# Best band saw blade for cutting curves?



## AZWoody (Jan 18, 2015)

Recently, I was able to get an older Grizzly C style 18" bandsaw at a good price.
Now, I want to have a ripping style blade on one, and for the other, use it for cutting curves and any other miscellaneous cuts.

Would you guys go with a 1/4 or a 3/8 blade and keep that on there, or is there something else I should be using?
I haven't used my bandsaw much, as I would use a jigsaw for all my curves but it's not as accurate as I would like it to be.
Also, what TPI for doing some plywood, but also some harder woods, like mesquite and eucalyptus?


----------



## pjones46 (Mar 1, 2011)

I use TimberWolf Swedish steel blades from Suffolk Machine and have found them to hold their edge and work very well for curved work. http://www.suffolkmachinery.com/cotact them and ask for a recommendation for the size of radius you will be cutting.


----------



## AZWoody (Jan 18, 2015)

> I use TimberWolf Swedish steel blades from Suffolk Machine and have found them to hold their edge and work very well for curved work. http://www.suffolkmachinery.com/cotact them and ask for a recommendation for the size of radius you will be cutting.
> 
> - pjones46


Thanks, I'll give them a call, see what ideas they have.


----------



## conifur (Apr 1, 2015)

For curves break the back edges of the blade with a stone, it prevents "lines" in the wood in tight curves.


----------



## Yonak (Mar 27, 2014)

> For curves break the back edges of the blade with a stone, it prevents "lines" in the wood in tight curves.
> 
> - conifur


Thank you for this useful note, conifer. It also relieves stress on the blade and makes cutting curves easier. I use the hammer, already on-hand for removing the table alignment pin, to burnish the back edges of a new blade.


----------



## MrUnix (May 18, 2012)

> Would you guys go with a 1/4 or a 3/8 blade and keep that on there, or is there something else I should be using?

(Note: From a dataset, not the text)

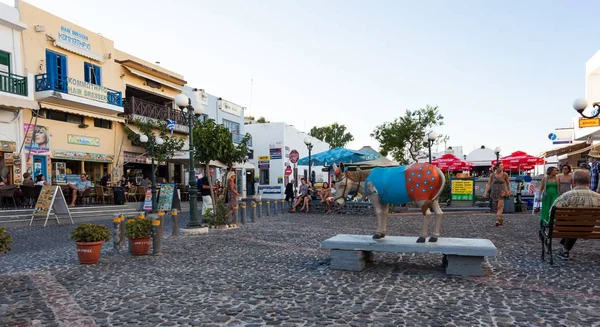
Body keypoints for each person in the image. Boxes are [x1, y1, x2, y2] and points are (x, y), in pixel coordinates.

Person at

It depends on how tight the curves are you want to cut…










For most stuff I do with thinner stock, I prefer the scroll saw since I can't get as tight as I would like on the band saw (and my scroll saw can handle larger pieces). YMMV.

Cheers,
Brad


----------



## conifur (Apr 1, 2015)

As far as teeth per inch TPI and width go to this site and read, not to mention they have great blades.
http://timberwolfblades.com/


----------



## Planeman40 (Nov 3, 2010)

As it appears you are somewhat new to using bandsaws, I can give you some tips.

1. You will find changing bandsaw blades a little bit of a hassle and also find yourself using one blade for most things like the rest of us. And that will probably be the usual 1/4" blade. Occasionally you will change blades for special situations, but not often.

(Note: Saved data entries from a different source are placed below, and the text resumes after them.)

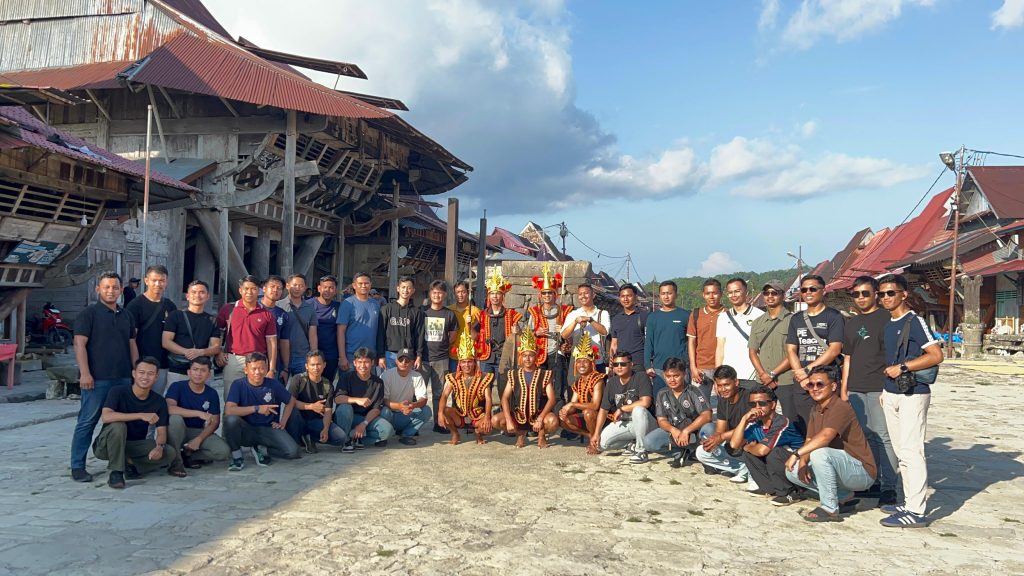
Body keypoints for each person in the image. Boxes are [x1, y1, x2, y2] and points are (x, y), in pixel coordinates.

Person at [878, 273, 943, 528]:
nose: (885, 298)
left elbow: (936, 355)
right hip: (892, 393)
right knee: (901, 452)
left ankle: (916, 511)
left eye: (890, 293)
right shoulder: (889, 324)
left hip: (913, 394)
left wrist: (904, 367)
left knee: (911, 451)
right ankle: (908, 502)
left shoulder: (914, 321)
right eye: (882, 294)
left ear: (903, 294)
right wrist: (885, 391)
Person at [784, 366, 877, 522]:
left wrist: (796, 454)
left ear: (833, 386)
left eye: (820, 384)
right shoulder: (816, 409)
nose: (814, 388)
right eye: (810, 384)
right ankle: (842, 496)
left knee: (819, 453)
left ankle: (830, 508)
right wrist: (803, 463)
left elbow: (826, 437)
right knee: (792, 470)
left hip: (861, 471)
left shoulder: (840, 407)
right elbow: (810, 440)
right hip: (839, 466)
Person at [70, 271, 138, 483]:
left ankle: (124, 463)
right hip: (97, 379)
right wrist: (85, 373)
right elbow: (79, 344)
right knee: (87, 422)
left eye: (115, 287)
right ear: (98, 289)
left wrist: (136, 371)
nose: (111, 291)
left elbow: (132, 344)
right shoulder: (88, 314)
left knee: (124, 423)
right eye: (106, 287)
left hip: (124, 378)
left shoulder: (126, 315)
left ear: (121, 290)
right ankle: (77, 466)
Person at [841, 275, 899, 507]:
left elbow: (893, 355)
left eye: (865, 293)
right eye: (856, 294)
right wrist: (844, 389)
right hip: (856, 388)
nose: (861, 298)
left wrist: (888, 388)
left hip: (879, 387)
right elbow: (847, 358)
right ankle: (872, 480)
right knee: (866, 436)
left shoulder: (887, 318)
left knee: (884, 436)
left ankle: (889, 487)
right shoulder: (851, 323)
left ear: (876, 294)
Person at [93, 357, 185, 488]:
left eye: (150, 374)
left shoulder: (159, 401)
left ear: (156, 377)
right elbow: (106, 417)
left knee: (169, 453)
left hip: (134, 446)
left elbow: (161, 432)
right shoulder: (118, 391)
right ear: (134, 373)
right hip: (106, 446)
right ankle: (116, 472)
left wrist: (159, 447)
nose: (145, 377)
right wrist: (140, 415)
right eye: (141, 372)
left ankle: (129, 463)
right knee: (118, 425)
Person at [785, 275, 844, 434]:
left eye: (813, 289)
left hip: (826, 379)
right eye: (804, 290)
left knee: (828, 425)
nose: (808, 293)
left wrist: (807, 370)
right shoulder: (796, 319)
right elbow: (791, 350)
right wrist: (801, 376)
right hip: (802, 381)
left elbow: (834, 349)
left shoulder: (834, 316)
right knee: (806, 425)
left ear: (823, 291)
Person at [223, 352, 299, 470]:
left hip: (268, 428)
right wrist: (257, 408)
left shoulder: (273, 384)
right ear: (246, 370)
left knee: (292, 451)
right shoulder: (238, 384)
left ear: (267, 369)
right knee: (230, 419)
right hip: (247, 429)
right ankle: (237, 457)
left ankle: (261, 449)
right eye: (254, 369)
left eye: (261, 368)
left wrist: (283, 422)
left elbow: (291, 401)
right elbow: (229, 410)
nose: (258, 372)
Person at [727, 385, 804, 496]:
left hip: (799, 466)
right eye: (752, 404)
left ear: (773, 404)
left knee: (774, 453)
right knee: (749, 454)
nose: (757, 407)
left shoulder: (782, 422)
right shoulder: (756, 424)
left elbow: (762, 451)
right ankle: (771, 489)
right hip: (782, 465)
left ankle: (790, 492)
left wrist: (747, 447)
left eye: (762, 403)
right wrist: (744, 420)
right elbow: (734, 444)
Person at [215, 275, 278, 404]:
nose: (249, 292)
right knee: (231, 399)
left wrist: (271, 369)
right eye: (246, 288)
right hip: (233, 359)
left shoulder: (266, 314)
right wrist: (219, 352)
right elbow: (217, 333)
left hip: (258, 360)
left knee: (256, 399)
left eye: (253, 289)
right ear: (240, 290)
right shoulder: (228, 309)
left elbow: (271, 343)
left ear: (259, 291)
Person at [492, 330, 558, 448]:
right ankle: (520, 434)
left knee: (553, 421)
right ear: (521, 357)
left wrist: (541, 417)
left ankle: (541, 435)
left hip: (538, 415)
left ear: (536, 356)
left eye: (531, 355)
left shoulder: (544, 374)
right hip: (519, 415)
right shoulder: (513, 374)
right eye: (525, 355)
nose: (527, 359)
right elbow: (505, 398)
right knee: (495, 420)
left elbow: (552, 399)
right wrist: (508, 419)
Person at [588, 351, 655, 464]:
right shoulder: (611, 382)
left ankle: (641, 451)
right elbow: (603, 410)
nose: (619, 367)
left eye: (623, 364)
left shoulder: (641, 376)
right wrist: (596, 434)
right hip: (626, 423)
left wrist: (622, 409)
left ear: (631, 365)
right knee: (601, 444)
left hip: (646, 423)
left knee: (638, 410)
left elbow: (645, 402)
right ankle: (631, 444)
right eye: (616, 364)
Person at [645, 357, 713, 467]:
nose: (672, 380)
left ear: (684, 374)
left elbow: (707, 415)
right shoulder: (662, 394)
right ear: (664, 375)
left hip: (695, 432)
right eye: (668, 376)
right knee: (649, 442)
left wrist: (686, 431)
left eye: (676, 376)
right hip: (675, 432)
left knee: (710, 429)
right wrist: (673, 430)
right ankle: (679, 452)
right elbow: (661, 420)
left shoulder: (693, 391)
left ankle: (703, 455)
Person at [165, 356, 230, 468]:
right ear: (189, 372)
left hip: (198, 431)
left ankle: (188, 455)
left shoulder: (212, 393)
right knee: (175, 419)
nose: (198, 374)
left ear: (209, 375)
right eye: (195, 369)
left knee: (223, 452)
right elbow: (170, 409)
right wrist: (199, 413)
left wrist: (199, 439)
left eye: (203, 370)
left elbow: (215, 422)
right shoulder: (177, 387)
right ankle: (176, 462)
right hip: (177, 430)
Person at [125, 265, 178, 393]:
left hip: (162, 363)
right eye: (154, 280)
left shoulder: (170, 306)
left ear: (166, 282)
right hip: (141, 363)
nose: (157, 284)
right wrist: (135, 364)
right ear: (146, 281)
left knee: (156, 398)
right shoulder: (135, 305)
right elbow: (131, 339)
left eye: (162, 280)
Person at [748, 280, 796, 421]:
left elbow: (793, 353)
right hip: (762, 380)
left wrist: (772, 374)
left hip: (785, 379)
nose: (770, 296)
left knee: (791, 418)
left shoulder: (793, 320)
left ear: (783, 295)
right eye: (766, 293)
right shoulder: (757, 322)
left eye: (774, 293)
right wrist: (763, 375)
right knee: (761, 417)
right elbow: (752, 351)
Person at [438, 328, 494, 445]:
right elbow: (444, 396)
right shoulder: (453, 377)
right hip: (459, 415)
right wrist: (439, 413)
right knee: (445, 411)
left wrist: (487, 417)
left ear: (474, 362)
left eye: (469, 362)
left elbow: (488, 399)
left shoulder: (484, 377)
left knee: (489, 426)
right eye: (463, 362)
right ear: (459, 363)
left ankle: (478, 433)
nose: (466, 365)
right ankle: (455, 433)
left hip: (477, 415)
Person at [695, 365, 752, 480]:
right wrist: (711, 440)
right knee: (701, 452)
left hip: (749, 441)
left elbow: (750, 428)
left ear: (736, 382)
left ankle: (751, 470)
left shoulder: (749, 397)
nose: (723, 389)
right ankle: (742, 468)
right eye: (719, 385)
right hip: (732, 442)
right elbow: (720, 430)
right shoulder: (722, 400)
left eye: (726, 385)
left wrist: (721, 437)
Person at [527, 264, 574, 404]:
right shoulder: (535, 312)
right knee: (539, 385)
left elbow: (572, 335)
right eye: (544, 293)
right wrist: (536, 333)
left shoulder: (565, 312)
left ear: (555, 294)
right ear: (540, 295)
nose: (547, 296)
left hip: (557, 353)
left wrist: (563, 332)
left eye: (550, 293)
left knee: (558, 386)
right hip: (540, 353)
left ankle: (557, 410)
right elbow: (527, 335)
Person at [285, 349, 345, 453]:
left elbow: (328, 410)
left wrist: (325, 429)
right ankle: (297, 440)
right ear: (306, 366)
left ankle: (310, 438)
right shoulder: (298, 379)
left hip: (315, 421)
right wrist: (311, 406)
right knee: (292, 411)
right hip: (299, 420)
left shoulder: (328, 385)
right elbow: (290, 402)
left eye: (319, 364)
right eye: (312, 365)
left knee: (341, 437)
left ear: (324, 365)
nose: (316, 368)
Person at [333, 347, 394, 449]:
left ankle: (357, 438)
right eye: (360, 362)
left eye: (366, 362)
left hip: (366, 418)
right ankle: (346, 441)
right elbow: (337, 399)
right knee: (345, 408)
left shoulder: (378, 382)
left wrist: (363, 424)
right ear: (354, 363)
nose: (363, 366)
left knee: (388, 431)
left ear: (372, 363)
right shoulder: (346, 377)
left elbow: (376, 408)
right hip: (347, 418)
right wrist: (357, 400)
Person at [163, 279, 221, 382]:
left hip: (201, 370)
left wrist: (200, 352)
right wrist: (186, 352)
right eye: (193, 292)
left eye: (202, 292)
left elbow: (216, 347)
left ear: (208, 296)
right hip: (178, 369)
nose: (197, 295)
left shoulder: (212, 320)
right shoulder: (176, 316)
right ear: (187, 296)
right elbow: (166, 342)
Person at [421, 280, 458, 432]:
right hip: (423, 358)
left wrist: (442, 346)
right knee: (418, 393)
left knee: (439, 393)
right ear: (430, 294)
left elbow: (453, 335)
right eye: (434, 292)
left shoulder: (449, 314)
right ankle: (414, 424)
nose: (437, 295)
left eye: (440, 292)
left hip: (441, 358)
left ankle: (438, 422)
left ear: (445, 295)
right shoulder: (422, 312)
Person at [476, 270, 522, 392]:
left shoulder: (511, 314)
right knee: (484, 388)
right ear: (489, 296)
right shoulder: (482, 315)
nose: (495, 296)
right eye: (492, 293)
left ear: (503, 296)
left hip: (504, 356)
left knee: (504, 388)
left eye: (498, 293)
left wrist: (518, 332)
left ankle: (504, 405)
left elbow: (520, 337)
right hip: (486, 356)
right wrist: (469, 325)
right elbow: (474, 335)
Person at [558, 332, 605, 448]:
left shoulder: (598, 379)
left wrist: (572, 404)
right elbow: (573, 405)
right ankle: (590, 435)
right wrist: (564, 411)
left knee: (588, 412)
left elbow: (595, 406)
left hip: (601, 417)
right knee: (561, 419)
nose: (581, 365)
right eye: (579, 361)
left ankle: (594, 442)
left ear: (591, 363)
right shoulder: (578, 382)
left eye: (585, 361)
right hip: (586, 415)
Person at [643, 280, 689, 394]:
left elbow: (692, 342)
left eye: (669, 293)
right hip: (659, 368)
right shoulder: (653, 317)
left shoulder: (685, 315)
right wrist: (648, 365)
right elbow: (649, 342)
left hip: (681, 367)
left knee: (683, 400)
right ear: (659, 296)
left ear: (676, 295)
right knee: (660, 400)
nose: (666, 296)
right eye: (663, 293)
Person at [716, 278, 764, 386]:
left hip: (752, 375)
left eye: (737, 291)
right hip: (728, 376)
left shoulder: (759, 315)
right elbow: (720, 348)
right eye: (730, 292)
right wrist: (718, 374)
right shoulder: (723, 317)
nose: (733, 295)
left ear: (746, 292)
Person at [381, 348, 432, 445]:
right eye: (401, 360)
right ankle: (383, 436)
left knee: (427, 411)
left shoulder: (417, 376)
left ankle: (406, 434)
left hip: (406, 412)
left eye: (407, 360)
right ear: (396, 361)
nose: (404, 363)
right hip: (390, 413)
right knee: (384, 411)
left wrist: (412, 405)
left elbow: (423, 399)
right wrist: (399, 406)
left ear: (412, 363)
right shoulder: (386, 375)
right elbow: (384, 400)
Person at [687, 279, 725, 402]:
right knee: (699, 405)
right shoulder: (696, 314)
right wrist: (693, 367)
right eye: (708, 293)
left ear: (721, 294)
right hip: (701, 368)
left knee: (725, 405)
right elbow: (691, 342)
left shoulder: (728, 314)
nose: (711, 296)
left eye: (715, 293)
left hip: (723, 366)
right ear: (703, 295)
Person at [561, 284, 611, 374]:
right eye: (580, 294)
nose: (583, 296)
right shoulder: (573, 314)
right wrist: (575, 322)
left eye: (586, 293)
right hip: (578, 362)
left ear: (593, 295)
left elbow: (605, 332)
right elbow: (564, 335)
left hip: (597, 360)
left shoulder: (602, 313)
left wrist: (590, 320)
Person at [378, 276, 425, 371]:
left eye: (409, 288)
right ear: (398, 288)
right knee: (388, 380)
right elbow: (380, 333)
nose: (405, 290)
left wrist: (419, 356)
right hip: (389, 355)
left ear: (413, 290)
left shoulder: (417, 312)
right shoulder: (386, 309)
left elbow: (419, 335)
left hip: (408, 355)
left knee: (407, 381)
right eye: (403, 287)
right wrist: (381, 355)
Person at [336, 273, 381, 373]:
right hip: (351, 356)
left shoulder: (375, 304)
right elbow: (340, 331)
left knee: (370, 383)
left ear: (370, 285)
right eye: (360, 283)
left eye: (366, 283)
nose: (363, 286)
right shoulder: (347, 303)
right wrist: (342, 357)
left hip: (370, 356)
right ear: (354, 285)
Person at [278, 274, 319, 380]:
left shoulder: (310, 308)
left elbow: (313, 334)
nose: (297, 288)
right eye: (294, 285)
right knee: (279, 388)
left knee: (303, 388)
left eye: (301, 286)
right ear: (287, 286)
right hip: (280, 356)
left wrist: (314, 355)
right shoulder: (278, 305)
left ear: (305, 288)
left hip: (302, 356)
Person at [610, 284, 649, 384]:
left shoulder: (644, 316)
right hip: (620, 363)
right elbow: (614, 344)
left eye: (629, 296)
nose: (625, 299)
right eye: (622, 296)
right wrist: (612, 364)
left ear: (635, 297)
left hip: (638, 363)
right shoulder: (616, 319)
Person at [309, 275, 341, 381]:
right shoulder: (309, 305)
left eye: (331, 288)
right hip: (312, 353)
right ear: (319, 288)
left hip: (331, 355)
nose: (328, 290)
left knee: (328, 384)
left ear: (335, 290)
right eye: (325, 287)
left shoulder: (339, 306)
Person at [261, 275, 291, 383]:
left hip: (275, 363)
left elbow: (284, 342)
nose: (275, 290)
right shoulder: (255, 309)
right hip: (254, 360)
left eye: (279, 288)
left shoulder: (283, 314)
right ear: (264, 288)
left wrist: (285, 368)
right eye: (272, 286)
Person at [447, 280, 481, 373]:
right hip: (453, 353)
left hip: (469, 356)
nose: (460, 295)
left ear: (468, 293)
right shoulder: (449, 310)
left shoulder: (475, 311)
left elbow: (477, 336)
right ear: (454, 294)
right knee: (453, 380)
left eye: (463, 292)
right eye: (458, 292)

2. The smaller 3/16" and 1/8" blades become more problematic and tend to be troublesome and prone to breakage. They are tricky to use.

3. You will find that you can use the 1/4" blade for most curves too tight for the blade by making intersecting cuts before you begin the actual cut to allow cut areas to fall off as you go on outside cuts. On tight inside cuts you can "nibble" your way through.

4. The rule of thumb for number of teeth is to keep a minimum of TWO teeth in the cut at any one time. This helps to prevent tooth breakage. This is especially important when cutting metal. And and yes, you can cut non-ferrous metal (aluminum, brass) with a wood cutting bandsaw blade. You can cut steel too with a metal cutting blade IF you slow the blade speed to a metal cutting speed.

5. And last, when changing blades, ALWAYS get the blade running true and consistently in one place BEFORE bringing the guides up to the blades. Many people try to do this the other way around and have no end of problems. And allow about the thickness of a piece of typewriter paper (.010 inch) between the guides and the blade. A blade constantly running against a guide can cause the blade to work harden and eventually break.

P.S. Broken blades can be silver soldered back together in the home workshop, but this has to be done properly using a proper scarf joint and a home made jig. But that's another story.

Planeman


----------



## AZWoody (Jan 18, 2015)

> Would you guys go with a 1/4 or a 3/8 blade and keep that on there, or is there something else I should be using?
> 
> It depends on how tight the curves are you want to cut…
> 
> ...


Thanks, that helps a lot.


----------



## AZWoody (Jan 18, 2015)

> As it appears you are somewhat new to using bandsaws, I can give you some tips.
> 
> Planeman
> 
> - Planeman40


Thanks for the info. I'm not totally new to bandsaws. I just now have 2 bandsaws so want to dedicate one to cutting curves and the other to resawing.

I was hoping to stay away from something like a 1/8 blade as I figured the chance for breakage would be too high. Also, keeping a straight line, when needing it would be a little tricky.

I hadn't heard the one about keeping 2 teeth in the cut, that makes sense.

Thanks for the other info. It's always good to hear tips, tricks and info.


----------



## ElChe (Sep 28, 2014)

My go to blade on my bandsaw is a 3/8". Cuts a decent straight line and cuts curves ok provided the radius of the cut is not too tight. I think it is a 6 tooth raker hook carbon blade from Lenox. Does well with materials between 1/2" and up to about an inch thick, which is what I usually work with. I have other more specialized blades such as a dedicated resaw blade (Lenox 5/8" kerfmaster). Lenox rounds the back of the blade at the factory. And you can find Lenox blades pretty cheap compared to Timberwolf prices.

I've never had good success with a 1/8" blade as I don't have a stabilizer on my bandsaw. I do occasionally use a 1/4" blade and it cuts fine without a stabilizer. Since I don't like changing bandsaw blades I consider my 3/8" blade to be a general purpose blade and it stays on unless a tight radius comes up or a really thin material or a resaw. Regards, Tom


----------



## SweetTea (Aug 5, 2016)

What TPI and thickness blades would you guys recommend for cutting curves in 13/16" thick maple valances (kitchen cabinet and furniture work)?


----------